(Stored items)
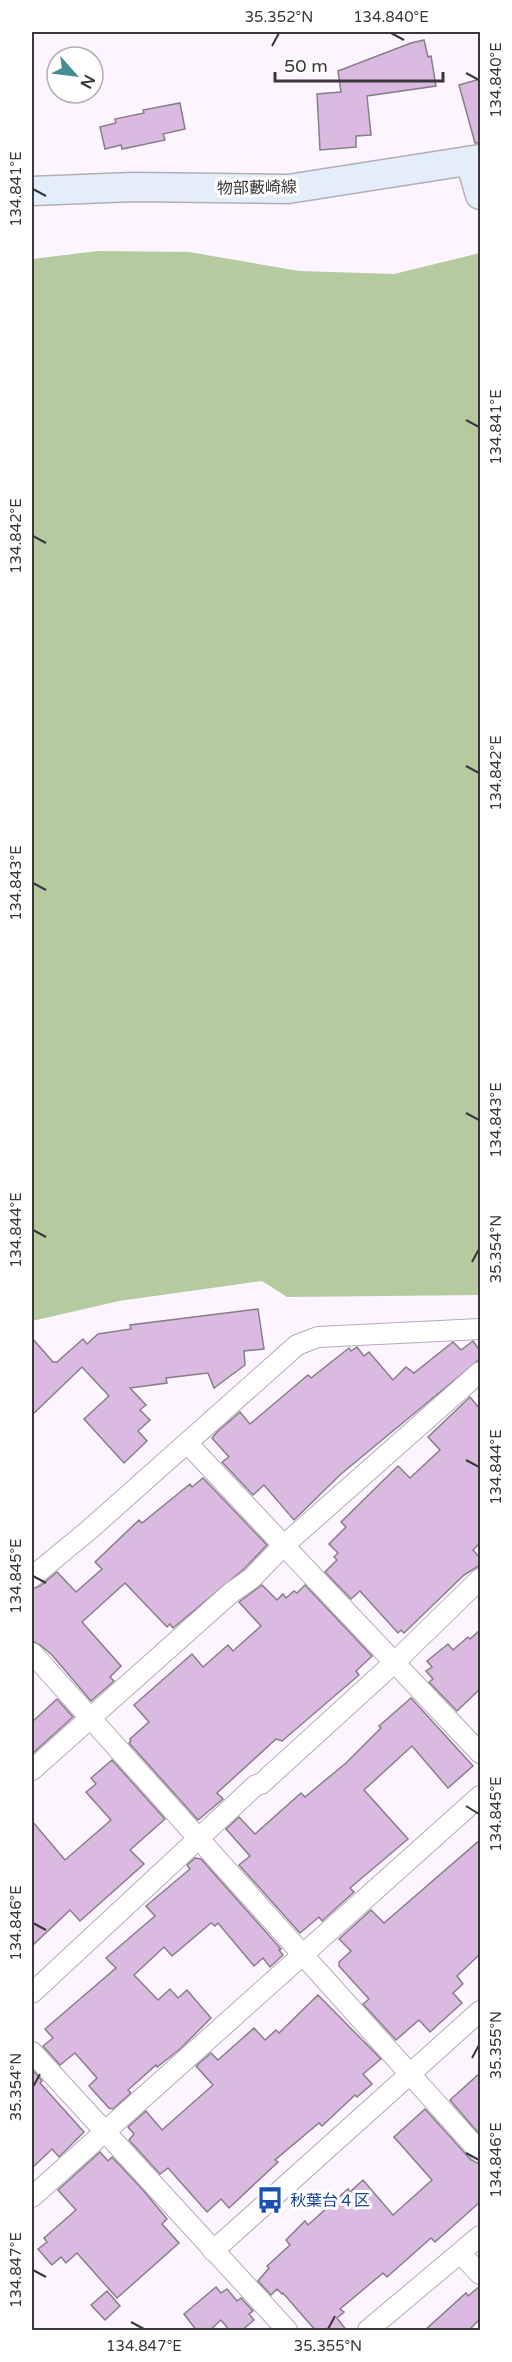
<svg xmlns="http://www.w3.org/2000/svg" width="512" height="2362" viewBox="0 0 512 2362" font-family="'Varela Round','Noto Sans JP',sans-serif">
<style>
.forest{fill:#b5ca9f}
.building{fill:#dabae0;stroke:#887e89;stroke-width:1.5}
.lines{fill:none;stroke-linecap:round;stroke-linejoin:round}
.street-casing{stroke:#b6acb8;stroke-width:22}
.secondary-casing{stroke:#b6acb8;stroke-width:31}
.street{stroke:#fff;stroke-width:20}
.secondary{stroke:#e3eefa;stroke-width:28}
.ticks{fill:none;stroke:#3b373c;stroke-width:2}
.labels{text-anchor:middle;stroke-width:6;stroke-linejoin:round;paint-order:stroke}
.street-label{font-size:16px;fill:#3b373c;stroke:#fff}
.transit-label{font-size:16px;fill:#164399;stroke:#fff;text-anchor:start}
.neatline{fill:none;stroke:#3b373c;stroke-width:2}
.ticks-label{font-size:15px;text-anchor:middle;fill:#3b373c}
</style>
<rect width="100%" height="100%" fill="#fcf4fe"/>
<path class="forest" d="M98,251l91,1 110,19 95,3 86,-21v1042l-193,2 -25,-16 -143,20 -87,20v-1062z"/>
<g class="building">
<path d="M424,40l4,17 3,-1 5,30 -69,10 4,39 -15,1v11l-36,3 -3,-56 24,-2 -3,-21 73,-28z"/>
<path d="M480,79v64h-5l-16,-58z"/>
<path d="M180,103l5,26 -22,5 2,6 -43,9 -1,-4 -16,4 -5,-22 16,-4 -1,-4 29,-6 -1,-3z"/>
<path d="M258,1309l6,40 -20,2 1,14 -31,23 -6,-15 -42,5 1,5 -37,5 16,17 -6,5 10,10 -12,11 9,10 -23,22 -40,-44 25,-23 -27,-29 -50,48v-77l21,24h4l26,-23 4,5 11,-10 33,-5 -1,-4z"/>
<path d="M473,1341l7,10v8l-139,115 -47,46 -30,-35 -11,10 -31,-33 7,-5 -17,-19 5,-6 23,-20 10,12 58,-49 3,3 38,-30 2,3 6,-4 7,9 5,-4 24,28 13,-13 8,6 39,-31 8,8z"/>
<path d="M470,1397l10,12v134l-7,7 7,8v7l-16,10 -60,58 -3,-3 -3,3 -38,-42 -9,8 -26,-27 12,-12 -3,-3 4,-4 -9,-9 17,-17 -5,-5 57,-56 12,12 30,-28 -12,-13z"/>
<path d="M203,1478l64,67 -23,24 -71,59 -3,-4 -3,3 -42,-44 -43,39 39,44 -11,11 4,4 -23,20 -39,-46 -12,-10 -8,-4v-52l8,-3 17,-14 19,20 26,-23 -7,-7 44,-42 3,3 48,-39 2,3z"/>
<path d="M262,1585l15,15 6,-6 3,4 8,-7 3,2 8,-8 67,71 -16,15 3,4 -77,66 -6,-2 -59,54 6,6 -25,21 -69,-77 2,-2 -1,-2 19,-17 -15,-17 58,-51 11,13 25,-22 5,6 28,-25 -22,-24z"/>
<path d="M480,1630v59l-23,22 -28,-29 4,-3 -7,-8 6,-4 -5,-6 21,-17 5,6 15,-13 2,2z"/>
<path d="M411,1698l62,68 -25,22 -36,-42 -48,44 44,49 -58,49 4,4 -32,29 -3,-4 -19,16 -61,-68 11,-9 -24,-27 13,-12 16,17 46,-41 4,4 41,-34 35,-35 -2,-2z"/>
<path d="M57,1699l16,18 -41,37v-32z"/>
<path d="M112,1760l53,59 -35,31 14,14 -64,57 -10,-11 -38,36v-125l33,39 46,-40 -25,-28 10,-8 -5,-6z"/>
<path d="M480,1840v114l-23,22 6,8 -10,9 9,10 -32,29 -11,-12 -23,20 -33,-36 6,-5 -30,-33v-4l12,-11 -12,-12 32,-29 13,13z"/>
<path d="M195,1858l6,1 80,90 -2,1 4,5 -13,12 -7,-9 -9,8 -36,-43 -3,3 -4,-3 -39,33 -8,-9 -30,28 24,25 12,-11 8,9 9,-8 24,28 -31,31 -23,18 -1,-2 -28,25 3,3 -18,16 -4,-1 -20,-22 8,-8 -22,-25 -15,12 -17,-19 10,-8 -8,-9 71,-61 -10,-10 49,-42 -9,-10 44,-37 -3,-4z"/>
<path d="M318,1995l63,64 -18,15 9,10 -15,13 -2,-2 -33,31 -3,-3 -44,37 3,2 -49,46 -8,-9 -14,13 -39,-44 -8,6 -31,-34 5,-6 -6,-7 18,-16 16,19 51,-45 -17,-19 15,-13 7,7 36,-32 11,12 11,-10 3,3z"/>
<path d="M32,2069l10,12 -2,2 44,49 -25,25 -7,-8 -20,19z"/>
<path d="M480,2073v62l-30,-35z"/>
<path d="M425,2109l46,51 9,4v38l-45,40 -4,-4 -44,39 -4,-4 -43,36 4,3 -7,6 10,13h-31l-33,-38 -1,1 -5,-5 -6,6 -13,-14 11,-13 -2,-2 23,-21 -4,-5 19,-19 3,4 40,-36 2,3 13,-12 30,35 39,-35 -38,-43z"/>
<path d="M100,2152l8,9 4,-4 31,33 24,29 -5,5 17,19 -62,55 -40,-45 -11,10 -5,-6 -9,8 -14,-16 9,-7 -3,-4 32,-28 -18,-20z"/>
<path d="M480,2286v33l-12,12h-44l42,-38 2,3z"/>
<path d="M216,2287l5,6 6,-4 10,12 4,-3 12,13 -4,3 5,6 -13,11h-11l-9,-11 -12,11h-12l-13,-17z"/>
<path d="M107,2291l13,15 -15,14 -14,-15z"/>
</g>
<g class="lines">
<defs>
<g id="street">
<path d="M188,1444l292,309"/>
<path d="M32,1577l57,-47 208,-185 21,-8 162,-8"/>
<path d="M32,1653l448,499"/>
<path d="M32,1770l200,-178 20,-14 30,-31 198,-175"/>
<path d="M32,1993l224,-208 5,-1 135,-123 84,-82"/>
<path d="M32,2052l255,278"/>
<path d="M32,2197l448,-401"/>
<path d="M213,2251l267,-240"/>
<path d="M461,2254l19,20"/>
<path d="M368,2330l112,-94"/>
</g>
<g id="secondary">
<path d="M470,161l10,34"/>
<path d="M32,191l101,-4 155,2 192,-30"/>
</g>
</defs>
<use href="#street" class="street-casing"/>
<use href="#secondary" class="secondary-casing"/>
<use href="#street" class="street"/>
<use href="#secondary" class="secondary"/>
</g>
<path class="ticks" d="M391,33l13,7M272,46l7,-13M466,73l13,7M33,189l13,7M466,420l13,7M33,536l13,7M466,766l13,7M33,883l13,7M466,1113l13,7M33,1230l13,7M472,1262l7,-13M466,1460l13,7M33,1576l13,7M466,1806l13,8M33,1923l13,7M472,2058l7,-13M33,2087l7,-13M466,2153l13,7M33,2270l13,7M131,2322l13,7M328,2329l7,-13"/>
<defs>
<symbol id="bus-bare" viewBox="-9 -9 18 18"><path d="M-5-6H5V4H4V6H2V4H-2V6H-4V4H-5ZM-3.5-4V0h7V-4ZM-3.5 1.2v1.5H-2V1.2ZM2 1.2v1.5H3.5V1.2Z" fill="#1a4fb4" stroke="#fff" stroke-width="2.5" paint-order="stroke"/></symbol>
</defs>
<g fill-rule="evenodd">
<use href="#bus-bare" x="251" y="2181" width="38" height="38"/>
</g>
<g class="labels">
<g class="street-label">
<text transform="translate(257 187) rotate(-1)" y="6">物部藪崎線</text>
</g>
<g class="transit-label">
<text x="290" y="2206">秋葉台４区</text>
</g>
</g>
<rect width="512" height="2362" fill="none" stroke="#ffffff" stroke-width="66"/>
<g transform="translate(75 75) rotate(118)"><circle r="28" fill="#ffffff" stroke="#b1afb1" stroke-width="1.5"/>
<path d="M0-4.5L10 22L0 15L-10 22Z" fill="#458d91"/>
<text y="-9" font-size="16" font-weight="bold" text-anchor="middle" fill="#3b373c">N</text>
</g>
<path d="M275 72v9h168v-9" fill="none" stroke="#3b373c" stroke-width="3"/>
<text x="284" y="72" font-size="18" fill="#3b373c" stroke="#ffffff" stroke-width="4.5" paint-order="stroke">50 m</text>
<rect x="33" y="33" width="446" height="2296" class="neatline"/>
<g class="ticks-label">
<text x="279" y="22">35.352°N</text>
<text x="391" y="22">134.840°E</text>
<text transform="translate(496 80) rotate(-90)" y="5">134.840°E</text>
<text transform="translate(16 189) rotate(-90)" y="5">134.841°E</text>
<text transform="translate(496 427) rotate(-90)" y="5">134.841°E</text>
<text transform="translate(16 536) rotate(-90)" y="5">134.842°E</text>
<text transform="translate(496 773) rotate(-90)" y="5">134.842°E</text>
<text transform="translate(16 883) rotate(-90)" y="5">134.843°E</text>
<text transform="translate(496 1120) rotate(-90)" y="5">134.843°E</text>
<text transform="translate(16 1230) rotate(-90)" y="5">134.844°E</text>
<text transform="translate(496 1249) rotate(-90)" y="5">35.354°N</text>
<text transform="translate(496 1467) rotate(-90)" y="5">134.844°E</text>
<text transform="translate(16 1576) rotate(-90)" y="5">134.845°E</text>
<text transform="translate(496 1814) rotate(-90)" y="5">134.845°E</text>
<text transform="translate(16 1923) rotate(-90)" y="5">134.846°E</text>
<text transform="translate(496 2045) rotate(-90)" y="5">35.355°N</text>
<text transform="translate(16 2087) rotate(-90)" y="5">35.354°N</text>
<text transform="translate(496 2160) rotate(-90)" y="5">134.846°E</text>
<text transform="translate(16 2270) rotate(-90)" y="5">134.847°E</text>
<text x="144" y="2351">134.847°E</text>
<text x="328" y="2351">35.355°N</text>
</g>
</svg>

WHAT IS BEING ASKED: Would you count the lines in the entries that hold "casing" and reply with only the count?

TASK OUTPUT: 4